Post by Rapilotn1 » Mon Sep 18, 2017 12:39 am

1. The F-35 cannot turn, cannot run, cannot fight. The F-35 has problems, but it's not that bad. Modern air to air combat is mostly all about situational awareness and dodging missiles. Anyone who was played Falcon 4 knows that dogfight do not happen often and that they can be avoided. Dogfights can be avoided by good situational awareness in launching missiles at the enemy before they get too close.

An aircraft only needs to turn a rate in which it can avoid missiles and and not at a super high rate which is necessary for dogfights. Most dogfights end up being about launching a standoff air to air medium-range missile and then turning away from the missile. Speed is what really matters and not turn rate. A little jinking such as a barrel roll once you have turned away from the missile is all that is necessary. A climb and a turn to put it on your three or nine o'clock may also be necessary. But neither of these maneuvers require a superfast turn right- only that speed be maintained.

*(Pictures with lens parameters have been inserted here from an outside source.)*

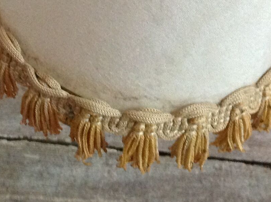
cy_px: -41
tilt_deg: -54.6
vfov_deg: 12.8
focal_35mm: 113
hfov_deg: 17.2
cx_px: 36
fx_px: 883
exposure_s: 1/15
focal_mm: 4.28
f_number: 2.4
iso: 320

So it is simply wrong to say that the F-35 cannot survive in air to air combat. It cannot only turn fast enough, it can also run fast enough. The F-35 has very limited super cruise of up to an hour. This may not sound like much but anyone who has played Falcon 4 knows that this would be very useful when trying to run from the enemy that pursues you.

2. Dogfighting does not matter because all modern air to air combat is done beyond visual range. Anyone who has played Falcon knows that many planes slip past the radar and must be locked by the radar dogfight mode. In this case you would often get within heat seeker missile range. A really violent barrel roll or other maneuver would be necessary to avoid a short range head on heat seeker launch.

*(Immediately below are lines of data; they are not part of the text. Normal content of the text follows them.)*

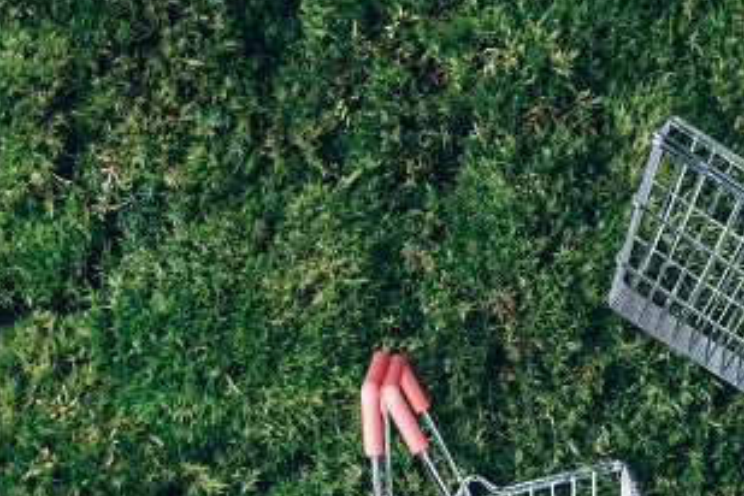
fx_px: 2005
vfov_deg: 14.0
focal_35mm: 97
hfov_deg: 20.7
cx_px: 621
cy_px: 424
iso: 50
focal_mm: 50
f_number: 11
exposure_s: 1/50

Furthermore, stealth could make detecting and tracking targets more difficult. Yes radar could detect stealth aircraft but the stealth would make detecting them and probably keeping a lock on them more difficult. Jamming might further add to the problem of tracking aircraft. This would make dogfights in the future more common and not less common.

3. The F-35 is not as bad as critics claim, so not enough F-35 planes were built. The F-35 is not a bad plane, but it should only be built in the hundreds and not thousands. Although the F-35 is not bad in air to air combat, only the best aircraft should be built in large numbers. To make the same aircraft for all three services with only minor modifications for each service was a dumb idea. Harrier aircraft like the F-35 have a large fuselage and a small wing. To simply make it have a larger wing for the airforce to make it a figher won't work. They needed a different plane-one that is the best the United States could make for the airforce from the ground up-one that would have great maneuverability and not just better than poor maneuverability.

Air combat is going to be a fiercely competitive business. Russia and China will not be easy to compete against in the future. Which means the United States will have to make it best aircraft for the air force-one that has the best maneuverability. This cannot be done by simply modifying a plane with mediocre maneuverability.